O Atlântico era um oceano muito mais comprido e dolorido do que os dois, três meses de viagem. Havia um excesso de carências: comida, água, higiene, respeito… Cingida ao torso, à cabeça, às costas, a capulana era a memória têxtil, o tecido que carregava um pouco da História, da Cultura, da Liberdade, da prática identitária cotidiana, deixadas forçadamente para trás no solo pátrio, na terra máter.
Como documenta a Autora, a capulana, utilizada pelas professoras e alunos, reencontra na Educação seu ambiente de liberdade: “educar”, na origem (ex + ducere), significa “conduzir para fora”, “deixar de ser conduzido” — ou, tudo isso, libertar-se.
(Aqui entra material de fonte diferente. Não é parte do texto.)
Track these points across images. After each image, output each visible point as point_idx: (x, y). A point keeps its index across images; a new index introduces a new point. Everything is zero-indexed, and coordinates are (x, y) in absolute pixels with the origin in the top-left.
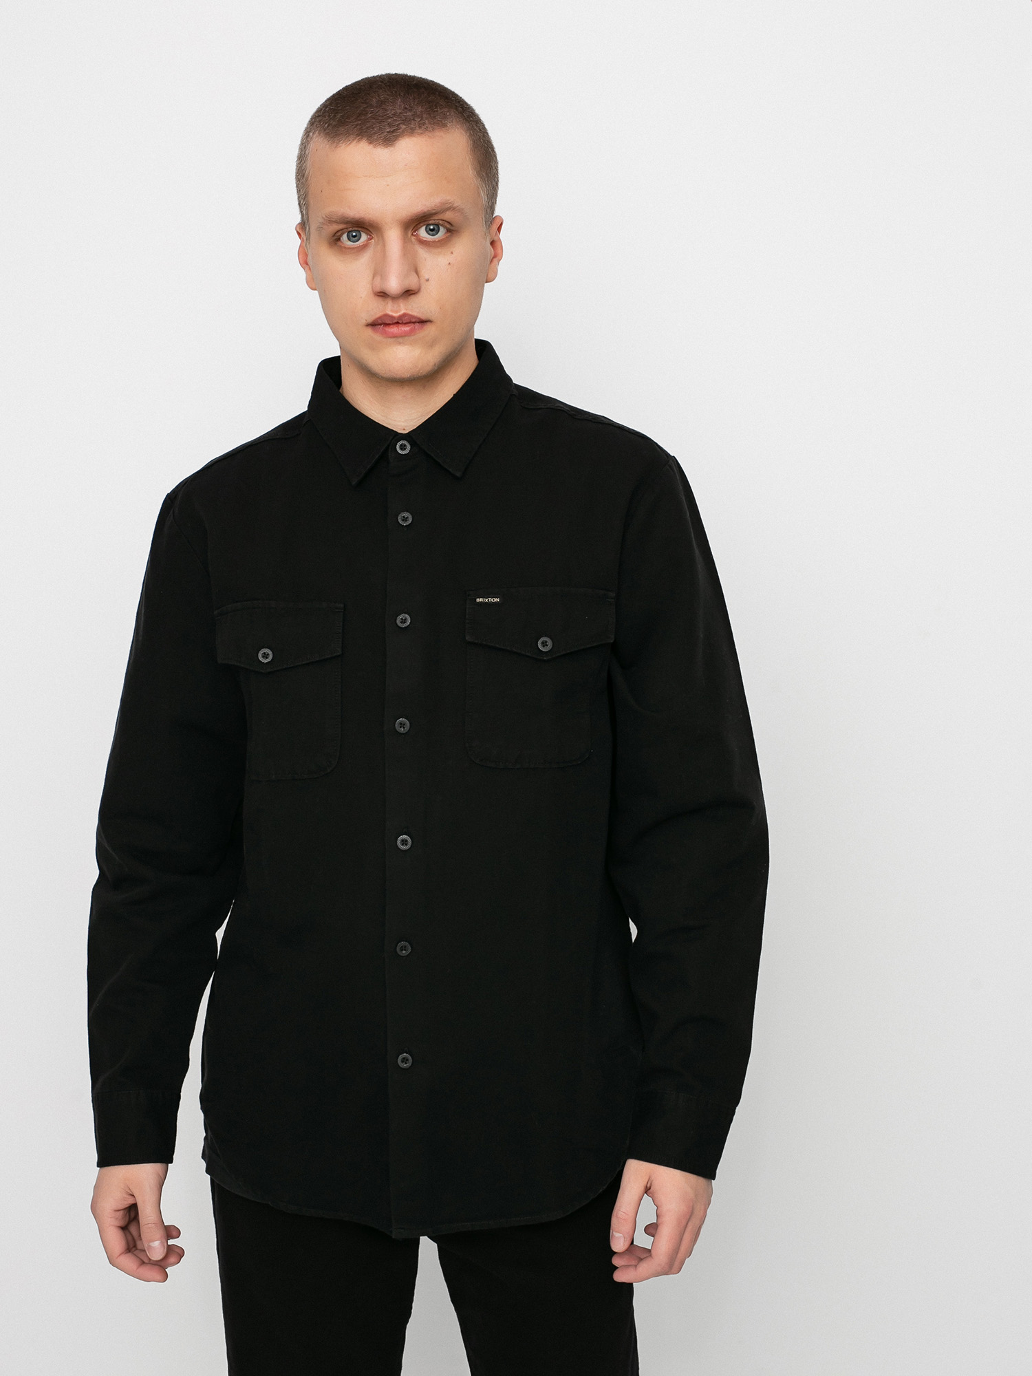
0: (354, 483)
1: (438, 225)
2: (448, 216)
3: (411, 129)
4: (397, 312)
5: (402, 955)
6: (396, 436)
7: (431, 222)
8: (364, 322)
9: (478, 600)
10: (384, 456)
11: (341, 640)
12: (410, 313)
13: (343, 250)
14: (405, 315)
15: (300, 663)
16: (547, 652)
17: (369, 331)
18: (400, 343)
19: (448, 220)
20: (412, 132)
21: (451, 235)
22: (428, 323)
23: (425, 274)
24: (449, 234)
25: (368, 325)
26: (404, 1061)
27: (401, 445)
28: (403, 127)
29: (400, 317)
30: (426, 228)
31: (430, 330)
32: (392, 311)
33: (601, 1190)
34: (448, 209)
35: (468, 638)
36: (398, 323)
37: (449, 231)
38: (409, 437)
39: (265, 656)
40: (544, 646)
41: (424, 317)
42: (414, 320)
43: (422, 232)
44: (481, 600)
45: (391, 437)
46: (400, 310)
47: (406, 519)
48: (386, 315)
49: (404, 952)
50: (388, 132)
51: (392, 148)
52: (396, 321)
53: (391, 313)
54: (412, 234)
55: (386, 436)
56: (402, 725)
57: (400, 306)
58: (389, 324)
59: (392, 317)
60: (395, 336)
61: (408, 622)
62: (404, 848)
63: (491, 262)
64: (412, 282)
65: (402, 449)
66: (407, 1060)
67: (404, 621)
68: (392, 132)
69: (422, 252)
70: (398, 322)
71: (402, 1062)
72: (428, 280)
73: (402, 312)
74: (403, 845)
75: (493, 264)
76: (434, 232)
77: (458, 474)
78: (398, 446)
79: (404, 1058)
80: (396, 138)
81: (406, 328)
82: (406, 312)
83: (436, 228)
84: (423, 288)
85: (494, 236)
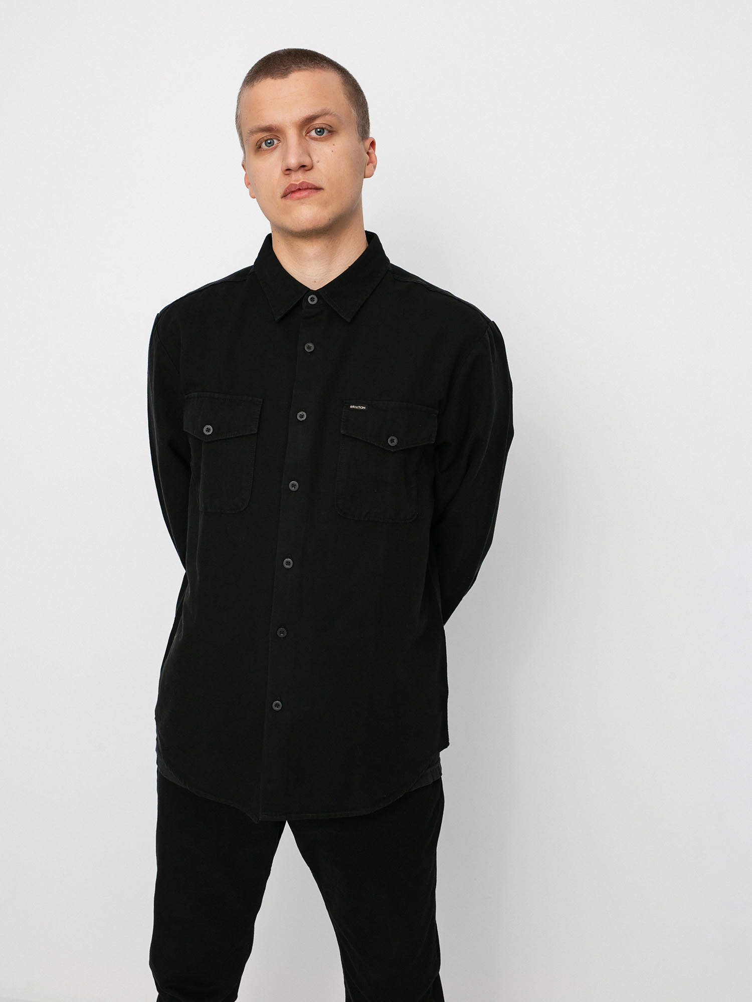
0: (276, 320)
1: (323, 129)
3: (299, 67)
4: (298, 181)
5: (280, 636)
6: (309, 291)
7: (318, 127)
8: (279, 195)
9: (351, 407)
10: (299, 304)
11: (258, 423)
12: (307, 181)
14: (303, 183)
15: (230, 437)
16: (393, 446)
17: (283, 201)
18: (303, 204)
19: (328, 125)
20: (300, 69)
21: (332, 134)
22: (322, 190)
23: (316, 158)
24: (330, 133)
25: (282, 198)
26: (277, 705)
27: (311, 298)
28: (293, 66)
29: (301, 185)
30: (315, 131)
31: (323, 196)
33: (399, 797)
35: (342, 432)
36: (299, 190)
38: (316, 293)
39: (208, 430)
40: (392, 442)
41: (317, 185)
42: (310, 187)
43: (313, 134)
44: (354, 407)
45: (305, 293)
47: (310, 347)
48: (292, 184)
49: (282, 635)
50: (283, 69)
52: (298, 188)
53: (294, 183)
54: (306, 135)
55: (302, 290)
56: (294, 485)
58: (294, 192)
59: (296, 186)
60: (299, 199)
61: (304, 418)
62: (288, 567)
63: (368, 164)
64: (306, 161)
65: (312, 301)
66: (279, 705)
67: (302, 416)
68: (286, 69)
69: (314, 145)
71: (275, 706)
72: (317, 162)
73: (301, 181)
74: (287, 565)
75: (370, 166)
76: (320, 133)
77: (348, 320)
78: (309, 299)
79: (277, 704)
80: (289, 73)
81: (305, 193)
82: (305, 181)
83: (322, 130)
84: (315, 167)
85: (369, 149)
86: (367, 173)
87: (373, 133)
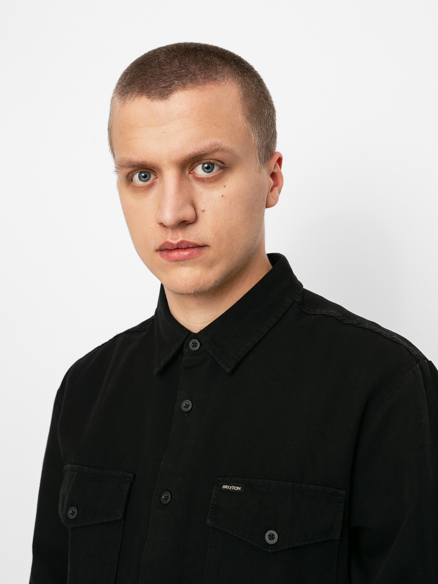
0: (156, 372)
1: (213, 164)
2: (218, 155)
3: (183, 83)
4: (176, 240)
6: (191, 335)
7: (205, 161)
8: (153, 248)
9: (224, 487)
11: (124, 507)
12: (187, 240)
13: (136, 189)
14: (182, 242)
16: (272, 545)
17: (158, 256)
18: (182, 265)
19: (220, 160)
20: (184, 86)
21: (223, 172)
22: (206, 248)
23: (201, 205)
24: (221, 171)
25: (157, 251)
27: (193, 343)
28: (176, 82)
29: (179, 243)
30: (203, 165)
31: (208, 254)
32: (172, 239)
34: (217, 150)
35: (208, 521)
37: (221, 168)
38: (198, 335)
39: (73, 513)
40: (270, 539)
41: (199, 243)
42: (192, 246)
43: (199, 170)
44: (226, 487)
45: (187, 337)
46: (178, 238)
47: (187, 406)
48: (167, 243)
50: (163, 87)
51: (167, 101)
52: (176, 247)
53: (170, 241)
54: (190, 173)
55: (182, 336)
57: (178, 235)
58: (172, 250)
59: (172, 244)
60: (177, 260)
61: (169, 500)
63: (272, 190)
64: (188, 213)
67: (166, 498)
68: (166, 87)
69: (198, 188)
70: (178, 248)
72: (203, 211)
73: (180, 240)
75: (273, 192)
76: (209, 170)
77: (228, 370)
78: (190, 344)
80: (171, 92)
81: (186, 253)
82: (184, 239)
83: (211, 166)
84: (200, 219)
85: (274, 168)
86: (271, 201)
87: (280, 148)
Com seu “De ‘Mulher-Maravilha’ a ‘Cidadão Persi’: Professoras Capulana do Educar em Direitos Humanos”, livro inaugural, Maria do Socorro Borges da Silva, técnica, inventiva, poética, oferta uma parte de sua tese de doutorado em Educação, uma parte íntegra e consistente o suficiente para não se sentir falta do todo…
…e ao mesmo tempo desejá-lo.
Parabéns, Socorro Borges.
Nós, do site Região Tocantina, queremos desejar, a todos os nossos leitoras e nossas leitoras, um FELIZ NATAL, repleto de fé, alegria, paz, saúde e felicidade.
E que as comemorações possam realçar nossos melhores e duradouros sentimentos.
FELIZ NATAL!
4 respostas
Que maravilha a análise de Edmilson Sanches desse “tecido que fala”. Um embrião dos meus começos de uma literatura
menor sociopoetica. Tenho muita gratidão ao seu trabalho de crítica literária e anúncio que coloca em circulação escritores maranhense.
Sempre é gratificante se prender em sua nobre escrita. Eu mergulho na leitura que me sinto dentro de cada palavra. Gratidão
Uau!!! Quanta história por trás dos panos. Excelente texto, como sempre.
É além de um texto bem trabalhado, um mergulho nos bastidores da história do Brasil! No qual o autor faz uso de um tecido usado pelos negros escravizados para, de forma poética, mostrar toda a cultura e sofrimento de um povo desrespeitado no seu íntimo; em suas famílias! A Capulana representa essa bandeira de lutas. Esse incontetamento. Parabéns pela beleza de narrativa! Que prende a atenção do leitor até o final.